(Beginning of The data)

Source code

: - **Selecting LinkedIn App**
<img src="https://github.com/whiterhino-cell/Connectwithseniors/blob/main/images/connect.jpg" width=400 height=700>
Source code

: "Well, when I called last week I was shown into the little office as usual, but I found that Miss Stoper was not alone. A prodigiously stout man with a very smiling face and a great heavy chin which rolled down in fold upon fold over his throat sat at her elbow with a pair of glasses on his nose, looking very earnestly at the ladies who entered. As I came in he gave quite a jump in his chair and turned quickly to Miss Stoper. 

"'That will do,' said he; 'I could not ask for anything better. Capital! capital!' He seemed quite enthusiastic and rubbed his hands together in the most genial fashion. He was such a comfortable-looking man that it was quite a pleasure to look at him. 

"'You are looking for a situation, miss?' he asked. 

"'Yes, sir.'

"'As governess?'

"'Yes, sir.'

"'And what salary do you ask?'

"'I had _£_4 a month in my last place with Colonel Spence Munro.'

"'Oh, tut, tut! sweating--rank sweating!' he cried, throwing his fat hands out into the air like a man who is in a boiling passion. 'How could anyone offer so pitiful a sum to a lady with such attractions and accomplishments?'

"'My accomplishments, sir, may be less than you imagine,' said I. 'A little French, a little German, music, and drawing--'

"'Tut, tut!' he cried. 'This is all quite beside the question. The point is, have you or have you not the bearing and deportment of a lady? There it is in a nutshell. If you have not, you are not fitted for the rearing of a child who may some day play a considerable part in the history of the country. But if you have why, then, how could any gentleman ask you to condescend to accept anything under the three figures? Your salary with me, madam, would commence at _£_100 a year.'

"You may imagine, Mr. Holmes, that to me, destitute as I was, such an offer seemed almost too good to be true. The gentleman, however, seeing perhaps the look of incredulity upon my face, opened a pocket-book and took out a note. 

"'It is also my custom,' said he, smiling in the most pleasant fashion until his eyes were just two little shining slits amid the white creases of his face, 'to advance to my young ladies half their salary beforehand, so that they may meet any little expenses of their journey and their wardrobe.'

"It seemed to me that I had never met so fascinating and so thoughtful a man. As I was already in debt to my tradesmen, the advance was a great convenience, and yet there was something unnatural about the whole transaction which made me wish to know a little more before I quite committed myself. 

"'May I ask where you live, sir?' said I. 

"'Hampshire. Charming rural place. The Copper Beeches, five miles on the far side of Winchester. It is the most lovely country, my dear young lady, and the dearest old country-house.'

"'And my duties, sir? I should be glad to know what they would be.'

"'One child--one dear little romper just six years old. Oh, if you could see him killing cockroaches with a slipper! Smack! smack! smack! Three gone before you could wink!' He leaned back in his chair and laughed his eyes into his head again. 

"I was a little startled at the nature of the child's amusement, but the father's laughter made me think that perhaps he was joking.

(End of The data)

▶ **How to complete this task**
Rename "little office" to "small office" in the lines from the start of the entries through the line containing "to Miss Stoper.", and give only those lines again with nothing else changed.

▶ **Solution to this task**
Source code

: - **Selecting LinkedIn App**
<img src="https://github.com/whiterhino-cell/Connectwithseniors/blob/main/images/connect.jpg" width=400 height=700>
Source code

: "Well, when I called last week I was shown into the small office as usual, but I found that Miss Stoper was not alone. A prodigiously stout man with a very smiling face and a great heavy chin which rolled down in fold upon fold over his throat sat at her elbow with a pair of glasses on his nose, looking very earnestly at the ladies who entered. As I came in he gave quite a jump in his chair and turned quickly to Miss Stoper. 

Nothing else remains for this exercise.